*** Begin section ***

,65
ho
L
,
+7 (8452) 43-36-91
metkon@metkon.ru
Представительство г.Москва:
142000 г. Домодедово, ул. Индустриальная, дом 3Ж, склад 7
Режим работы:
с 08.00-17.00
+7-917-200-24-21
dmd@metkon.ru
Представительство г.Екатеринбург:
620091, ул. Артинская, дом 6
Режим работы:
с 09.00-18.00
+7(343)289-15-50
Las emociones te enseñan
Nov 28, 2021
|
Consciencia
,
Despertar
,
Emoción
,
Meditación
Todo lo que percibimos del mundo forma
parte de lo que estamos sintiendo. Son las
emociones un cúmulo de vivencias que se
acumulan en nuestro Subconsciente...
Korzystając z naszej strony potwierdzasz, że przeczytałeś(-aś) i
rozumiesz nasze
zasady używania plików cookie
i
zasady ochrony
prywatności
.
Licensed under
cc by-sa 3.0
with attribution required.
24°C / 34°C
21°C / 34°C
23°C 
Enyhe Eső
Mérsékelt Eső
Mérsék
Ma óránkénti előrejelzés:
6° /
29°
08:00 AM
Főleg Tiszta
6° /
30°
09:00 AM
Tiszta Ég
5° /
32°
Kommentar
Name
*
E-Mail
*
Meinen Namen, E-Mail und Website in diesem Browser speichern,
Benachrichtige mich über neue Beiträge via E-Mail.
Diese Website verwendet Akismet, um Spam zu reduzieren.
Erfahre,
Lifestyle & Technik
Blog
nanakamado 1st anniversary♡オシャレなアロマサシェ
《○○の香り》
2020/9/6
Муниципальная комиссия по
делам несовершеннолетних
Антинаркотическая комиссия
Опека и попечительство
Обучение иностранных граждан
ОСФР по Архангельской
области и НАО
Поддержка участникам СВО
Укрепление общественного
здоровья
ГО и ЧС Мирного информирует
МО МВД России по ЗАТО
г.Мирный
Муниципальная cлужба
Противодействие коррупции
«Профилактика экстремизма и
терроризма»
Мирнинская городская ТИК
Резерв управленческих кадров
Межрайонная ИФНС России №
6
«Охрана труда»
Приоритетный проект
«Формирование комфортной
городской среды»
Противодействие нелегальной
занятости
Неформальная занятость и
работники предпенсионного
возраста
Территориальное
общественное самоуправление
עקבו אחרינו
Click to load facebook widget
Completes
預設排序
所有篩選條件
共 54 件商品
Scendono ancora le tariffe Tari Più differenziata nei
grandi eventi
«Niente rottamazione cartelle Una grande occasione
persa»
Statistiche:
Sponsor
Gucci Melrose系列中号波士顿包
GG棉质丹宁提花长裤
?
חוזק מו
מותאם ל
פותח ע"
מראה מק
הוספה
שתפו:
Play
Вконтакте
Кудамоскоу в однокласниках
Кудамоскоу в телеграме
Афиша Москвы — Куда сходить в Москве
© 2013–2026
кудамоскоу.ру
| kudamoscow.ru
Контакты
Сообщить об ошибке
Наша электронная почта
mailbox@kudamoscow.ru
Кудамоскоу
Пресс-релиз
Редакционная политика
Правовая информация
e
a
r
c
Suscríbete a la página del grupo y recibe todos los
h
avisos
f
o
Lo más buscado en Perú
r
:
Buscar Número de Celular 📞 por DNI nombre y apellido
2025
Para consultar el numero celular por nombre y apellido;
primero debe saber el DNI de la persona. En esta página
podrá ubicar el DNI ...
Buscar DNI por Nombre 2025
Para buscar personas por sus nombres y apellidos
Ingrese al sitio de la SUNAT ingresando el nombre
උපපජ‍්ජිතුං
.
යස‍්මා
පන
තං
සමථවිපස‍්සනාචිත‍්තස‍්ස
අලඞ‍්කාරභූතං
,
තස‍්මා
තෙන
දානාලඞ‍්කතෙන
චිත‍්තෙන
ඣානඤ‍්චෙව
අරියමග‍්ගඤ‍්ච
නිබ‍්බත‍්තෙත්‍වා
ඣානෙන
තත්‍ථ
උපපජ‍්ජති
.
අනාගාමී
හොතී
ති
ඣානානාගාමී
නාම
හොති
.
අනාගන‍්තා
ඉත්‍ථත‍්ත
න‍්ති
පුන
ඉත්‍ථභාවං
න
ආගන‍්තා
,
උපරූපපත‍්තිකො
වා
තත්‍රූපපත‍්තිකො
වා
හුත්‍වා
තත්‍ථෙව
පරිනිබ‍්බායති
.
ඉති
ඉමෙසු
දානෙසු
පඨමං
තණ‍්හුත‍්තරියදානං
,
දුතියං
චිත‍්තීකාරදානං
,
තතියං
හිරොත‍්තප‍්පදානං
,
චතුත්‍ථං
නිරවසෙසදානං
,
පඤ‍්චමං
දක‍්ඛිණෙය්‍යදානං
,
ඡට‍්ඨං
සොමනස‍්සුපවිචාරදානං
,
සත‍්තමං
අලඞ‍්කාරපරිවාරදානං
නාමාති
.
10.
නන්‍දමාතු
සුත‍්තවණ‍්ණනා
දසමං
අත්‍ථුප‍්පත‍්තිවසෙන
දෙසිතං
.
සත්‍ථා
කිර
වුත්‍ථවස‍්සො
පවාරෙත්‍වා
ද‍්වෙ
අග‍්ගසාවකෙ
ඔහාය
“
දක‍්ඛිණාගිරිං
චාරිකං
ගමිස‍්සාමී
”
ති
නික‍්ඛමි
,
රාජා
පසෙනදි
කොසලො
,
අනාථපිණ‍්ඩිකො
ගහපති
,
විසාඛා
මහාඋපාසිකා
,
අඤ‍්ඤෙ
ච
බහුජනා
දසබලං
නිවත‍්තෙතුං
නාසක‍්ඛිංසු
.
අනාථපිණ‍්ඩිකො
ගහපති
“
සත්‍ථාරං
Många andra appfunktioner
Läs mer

*** End section ***

**TO DO**: All lines from the one with "දක‍්ඛිණාගිරිං" through the final line above are to be quoted exactly; quote no other line.

**REPLY**:
දක‍්ඛිණාගිරිං
චාරිකං
ගමිස‍්සාමී
”
ති
නික‍්ඛමි
,
රාජා
පසෙනදි
කොසලො
,
අනාථපිණ‍්ඩිකො
ගහපති
,
විසාඛා
මහාඋපාසිකා
,
අඤ‍්ඤෙ
ච
බහුජනා
දසබලං
නිවත‍්තෙතුං
නාසක‍්ඛිංසු
.
අනාථපිණ‍්ඩිකො
ගහපති
“
සත්‍ථාරං
Många andra appfunktioner
Läs mer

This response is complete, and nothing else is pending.